The Day the Court Heard Arguments About Whether American Children Are Actually American
Daniela was born in a Houston hospital in 2008. Her parents were undocumented. She grew up speaking English with a Texas accent, graduated high school with honors, and spent years dreaming about nursing school. Under the 14th Amendment — the one ratified after the Civil War to settle, forever, the question of who belongs in this country — she is an American citizen [1]. The current administration would like to argue otherwise. Today, the Supreme Court heard oral arguments in Trump v. Barbara, the challenge to an executive order that would strip birthright citizenship from children born in the United States to undocumented or temporary-visa-holding parents. And if the reporting from the courtroom is any guide, the justices weren't impressed [1].

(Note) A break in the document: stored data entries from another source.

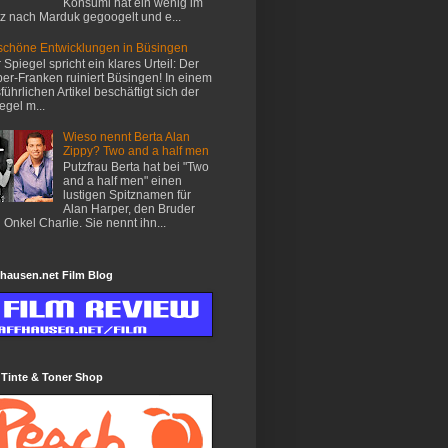
Konsumi hat ein wenig im
z nach Marduk gegoogelt und e...
chöne Entwicklungen in Büsingen
 Spiegel spricht ein klares Urteil: Der
er-Franken ruiniert Büsingen! In einem
führlichen Artikel beschäftigt sich der
egel m...
Wieso nennt Berta Alan
Zippy? Two and a half men
Putzfrau Berta hat bei "Two
and a half men" einen
lustigen Spitznamen für
Alan Harper, den Bruder
 Onkel Charlie. Sie nennt ihn...
hausen.net Film Blog
 Tinte & Toner Shop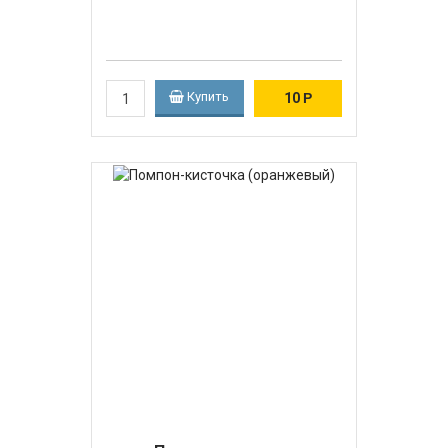
Купить
10
Р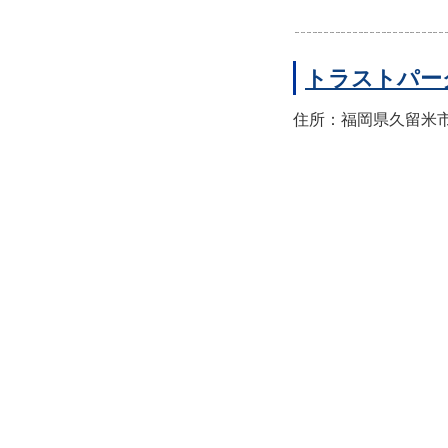
トラストパー
住所：福岡県久留米市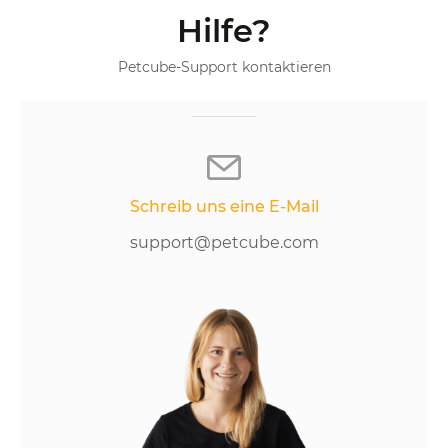
Hilfe?
Petcube-Support kontaktieren
Schreib uns eine E-Mail
support@petcube.com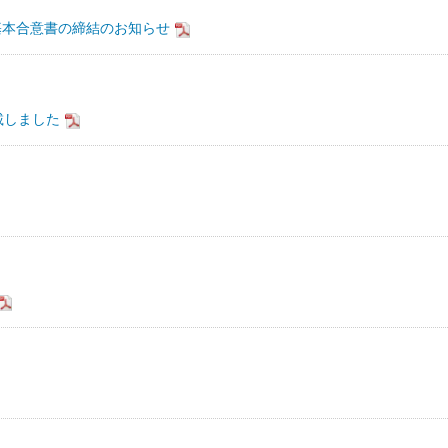
基本合意書の締結のお知らせ
載しました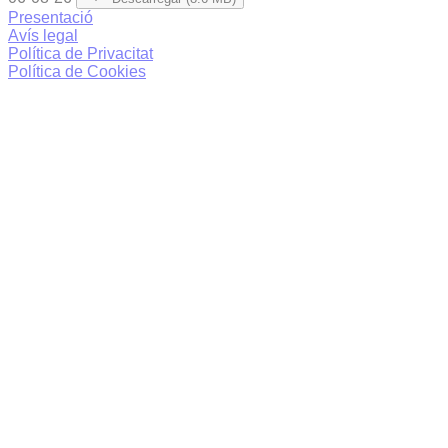
Presentació
Avís legal
Política de Privacitat
Política de Cookies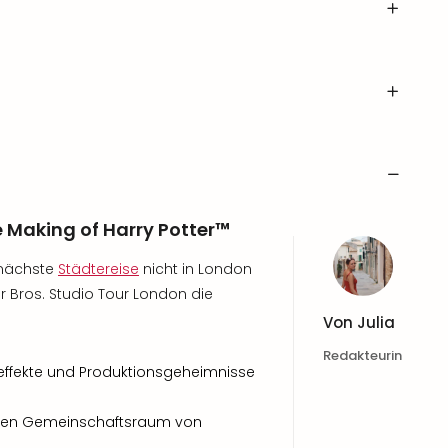
e Making of Harry Potter™
 nächste
Städtereise
nicht in London
Bros. Studio Tour London die
Von
Julia
Redakteurin
aleffekte und Produktionsgeheimnisse
en Gemeinschaftsraum von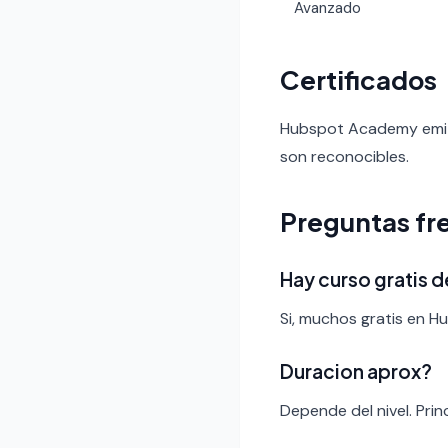
Avanzado
Certificados
Hubspot Academy emite
son reconocibles.
Preguntas fr
Hay curso gratis d
Si, muchos gratis en 
Duracion aprox?
Depende del nivel. Pri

The relevant text of the 14th Amendment is fourteen words: "All persons born or naturalized in the United States, and subject to the jurisdiction thereof, are citizens." The administration's entire theory hangs on those last five words — "subject to the jurisdiction thereof" — and the claim that children of undocumented immigrants somehow fall outside them. This is not a novel legal argument. It's a rejected one. The Supreme Court settled this in United States v. Wong Kim Ark in 1898, ruling that a child born on American soil to Chinese immigrant parents was a citizen. That precedent has stood, essentially unchallenged, for 128 years [2].